── Texte étudié

Loin de la fourmilière et loin du paquet renversé, nous observons les fourmis qui emportent les pâtes à la fourmilière avec ordre et méthode

Elles marchent par deux, le plus droit possible, la fourmi de gauche portant une lettre D (dressée), la fourmi de droite une lettre B (baissée). Aucune fourmi ne fait marche arrière ou se retourne, à aucun moment du parcours les fourmis ne s’accumulent.

Les fourmis, qui sont des animaux savants comme chacun sait, obéissent ainsi aux équations de Maxwell dans le vide (et plus précisément dans un milieu sans charge ni courant) :

-          le champ électrique D et le champ magnétique B[6] sont propagés à la même vitesse, en ligne droite,  orthogonalement entre eux et orthogonalement à la direction de propagation

-          aucune fourmi ne se retournant ou faisant demi-tour, on ne constate aucune rotation, les deux champs B et D sont dits « irrotationnels »[7]

-          aucune accumulation de fourmis en chemin, le flux est donc constant (« conservatif »), les deux champs sont à « divergence nulle »[8]

 

 

Seconde expérience :

Encore loin de la fourmilière et loin du paquet renversé, nous observons les fourmis qui emportent les pâtes à la fourmilière, mais nous constatons une concentration de fourmis

En regardant de plus près, nous constatons qu’elles ont rencontré autre chose d’intéressant à rapporter à la fourmilière, autre chose à « charger sur leur dos. »Toutefois, aucune fourmi ne se retourne ni ne fait demi-tour.

Leur attitude correspond bien aux consignes de James-Clerk :

-          pas de courant, donc pas de rotationnel, donc on ne se retourne pas

-          des nouvelles charges, donc on converge (divergence négative) et le flux n’est localement plus constant.

────
── Matériel fourni

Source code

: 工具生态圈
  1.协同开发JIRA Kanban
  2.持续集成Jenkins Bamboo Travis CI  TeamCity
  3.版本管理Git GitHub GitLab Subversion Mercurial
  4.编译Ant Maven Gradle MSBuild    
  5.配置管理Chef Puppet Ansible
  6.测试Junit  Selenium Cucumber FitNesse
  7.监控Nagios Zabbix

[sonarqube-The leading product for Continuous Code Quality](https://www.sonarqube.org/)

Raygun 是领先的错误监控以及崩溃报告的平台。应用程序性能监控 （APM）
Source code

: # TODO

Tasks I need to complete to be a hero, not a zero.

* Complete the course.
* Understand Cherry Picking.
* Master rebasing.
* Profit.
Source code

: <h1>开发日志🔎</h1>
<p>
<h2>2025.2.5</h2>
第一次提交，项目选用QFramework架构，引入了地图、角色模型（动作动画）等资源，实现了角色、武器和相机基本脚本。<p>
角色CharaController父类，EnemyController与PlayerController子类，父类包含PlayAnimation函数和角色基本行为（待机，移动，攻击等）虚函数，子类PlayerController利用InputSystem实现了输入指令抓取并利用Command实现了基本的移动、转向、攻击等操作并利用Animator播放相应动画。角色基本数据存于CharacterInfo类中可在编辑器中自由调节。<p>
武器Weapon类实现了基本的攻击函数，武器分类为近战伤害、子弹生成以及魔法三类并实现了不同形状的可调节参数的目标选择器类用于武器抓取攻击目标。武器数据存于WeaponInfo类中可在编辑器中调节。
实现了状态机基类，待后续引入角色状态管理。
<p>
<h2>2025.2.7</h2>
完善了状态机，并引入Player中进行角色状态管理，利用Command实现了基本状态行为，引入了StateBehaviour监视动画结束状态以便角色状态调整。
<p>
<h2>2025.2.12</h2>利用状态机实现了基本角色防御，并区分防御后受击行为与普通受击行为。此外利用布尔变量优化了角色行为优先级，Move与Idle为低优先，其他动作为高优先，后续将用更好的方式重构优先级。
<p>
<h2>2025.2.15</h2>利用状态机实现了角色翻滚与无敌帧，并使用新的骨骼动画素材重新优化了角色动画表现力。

────
── Matériel fourni

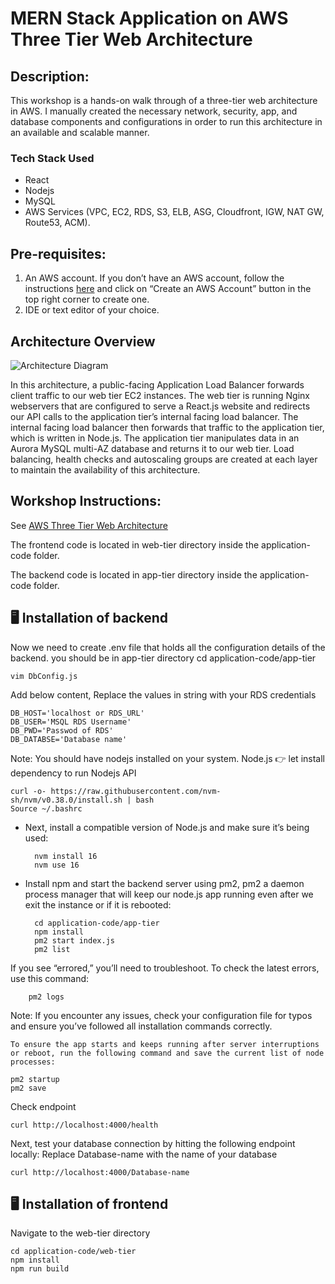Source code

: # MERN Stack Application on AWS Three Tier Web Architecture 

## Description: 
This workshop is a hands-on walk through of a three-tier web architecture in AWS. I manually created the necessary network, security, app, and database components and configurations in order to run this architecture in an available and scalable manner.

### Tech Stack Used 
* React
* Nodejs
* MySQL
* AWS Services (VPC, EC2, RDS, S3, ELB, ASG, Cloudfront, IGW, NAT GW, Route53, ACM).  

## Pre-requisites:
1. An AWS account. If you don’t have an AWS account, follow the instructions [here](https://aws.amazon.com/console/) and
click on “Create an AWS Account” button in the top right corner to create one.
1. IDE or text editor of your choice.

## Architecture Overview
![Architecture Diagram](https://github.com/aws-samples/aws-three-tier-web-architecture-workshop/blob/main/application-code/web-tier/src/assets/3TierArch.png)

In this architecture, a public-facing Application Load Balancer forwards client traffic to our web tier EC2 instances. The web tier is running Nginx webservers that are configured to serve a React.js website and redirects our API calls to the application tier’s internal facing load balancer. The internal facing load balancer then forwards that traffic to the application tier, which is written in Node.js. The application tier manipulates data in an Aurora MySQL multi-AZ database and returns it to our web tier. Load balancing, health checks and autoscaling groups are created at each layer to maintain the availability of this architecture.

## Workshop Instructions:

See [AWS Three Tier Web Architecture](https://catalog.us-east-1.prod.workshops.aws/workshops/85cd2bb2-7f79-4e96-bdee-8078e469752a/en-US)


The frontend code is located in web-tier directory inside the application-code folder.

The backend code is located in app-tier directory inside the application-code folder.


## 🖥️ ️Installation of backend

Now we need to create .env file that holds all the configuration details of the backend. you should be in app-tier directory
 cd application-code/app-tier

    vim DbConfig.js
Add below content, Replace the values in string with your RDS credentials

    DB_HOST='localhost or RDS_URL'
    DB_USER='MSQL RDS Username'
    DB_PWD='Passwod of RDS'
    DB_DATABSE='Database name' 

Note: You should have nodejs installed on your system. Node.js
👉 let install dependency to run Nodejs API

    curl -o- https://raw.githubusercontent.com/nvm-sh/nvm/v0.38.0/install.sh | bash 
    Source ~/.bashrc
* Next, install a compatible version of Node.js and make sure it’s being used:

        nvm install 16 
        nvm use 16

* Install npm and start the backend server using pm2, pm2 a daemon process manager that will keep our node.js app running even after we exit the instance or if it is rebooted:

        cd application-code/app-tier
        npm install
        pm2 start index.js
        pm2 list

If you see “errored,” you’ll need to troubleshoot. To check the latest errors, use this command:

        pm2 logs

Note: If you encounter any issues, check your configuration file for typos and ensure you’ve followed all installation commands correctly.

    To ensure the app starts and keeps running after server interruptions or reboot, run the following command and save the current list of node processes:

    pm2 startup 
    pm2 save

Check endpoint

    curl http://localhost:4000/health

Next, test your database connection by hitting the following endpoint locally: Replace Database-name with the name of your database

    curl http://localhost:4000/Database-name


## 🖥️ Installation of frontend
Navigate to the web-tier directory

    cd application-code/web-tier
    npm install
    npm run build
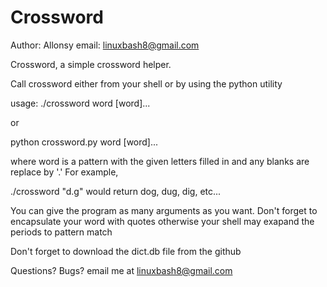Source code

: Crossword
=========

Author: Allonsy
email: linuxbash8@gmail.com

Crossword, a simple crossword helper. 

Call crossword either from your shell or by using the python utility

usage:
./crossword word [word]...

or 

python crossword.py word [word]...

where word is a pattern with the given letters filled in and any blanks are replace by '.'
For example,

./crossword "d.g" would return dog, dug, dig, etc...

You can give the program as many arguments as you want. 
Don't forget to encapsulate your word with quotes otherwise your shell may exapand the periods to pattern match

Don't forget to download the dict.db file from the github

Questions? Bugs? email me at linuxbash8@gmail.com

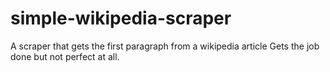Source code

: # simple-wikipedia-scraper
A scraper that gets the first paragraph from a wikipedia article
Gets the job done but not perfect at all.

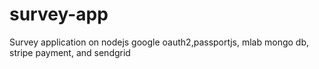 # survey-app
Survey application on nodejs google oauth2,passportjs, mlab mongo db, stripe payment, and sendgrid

────

# [Travail à faire]
**A)** Répondez à ces questions sur le texte des fourmis et des équations de Maxwell :
(i) Dans la première expérience, quelle lettre porte la fourmi de gauche ?
(ii) Comment dit-on que sont les deux champs B et D, puisque aucune fourmi ne se retourne ?
(iii) Dans la seconde expérience, qu'est-ce qu'on constate en regardant de plus près ?
**B)** Rédigez la suite du texte des fourmis et des équations de Maxwell, à partir de sa dernière phrase.
Les enregistrements forment un matériel distinct du texte.

# [Réponses par tâche]
**A)**
(i) La lettre D (dressée).
(ii) On les dit « irrotationnels ».
(iii) Les fourmis ont rencontré autre chose d'intéressant à rapporter à la fourmilière, autre chose à « charger sur leur dos ».

**B)**
Troisième expérience :

Ailleurs, encore loin de la fourmilière et loin du paquet renversé, nous observons les fourmis qui emportent les pâtes à la fourmilière, mais nous constatons qu’elles amorcent un mouvement tournant, mais toujours dans l’ordre et la discipline

En regardant de plus près, nous constatons qu’elles ont rencontré un petit écoulement d’eau qui les oblige à contourner l’obstacle

Leur attitude correspond bien aux consignes de James-Clerk :

-          un courant sur le chemin, donc on tourne, donc plus de rotationnel nul

-          pas de nouvelle charge, donc on ne diverge pas de son chemin

 

Quatrième expérience :

Comme chacun sait, chaque soir, après une dure journée de labeur, les fourmis débriefent leur expérience de la journée ; écoutons ce qu’elles se disent alors.

 

James-Clerk, la fourmi-en-chef :

« vous avez bien travaillé, mais avez-vous bien compris ces histoires de divergence et de rotationnel ? » Qui peut me l’expliquer en quelques mots ?

 

Félicie :

« Moi, je crois ; une charge immobile : on converge/diverge ; un courant : on le contourne ; ni charge, ni courant : on ne fait ni l’un ni l’autre »

 

James-Clerk, la fourmi-en-chef :

« Très bien, Félicie ! Mais je vois Fabienne qui lève la main. »

 

Fabienne :

« Oui, chef ; mais avant que vous n’arriviez, votre prédécesseur nous avait parlé de potentiel vecteur et je n’avais rien compris. »

 

James-Clerk, la fourmi-en-chef :

« Elle n’avait peur de rien la fourmi-en-chef d’avant ! Le potentiel-vecteur est une notion encore plus abstraite que les champs eux-mêmes. Elle en parlait parce qu’avant de nous rejoindre, elle avait longtemps vécu chez les fourmis de rite statique et que… »

 

Fanchon :

« Qu’est-ce que c’est, des fourmis de rite statique ? »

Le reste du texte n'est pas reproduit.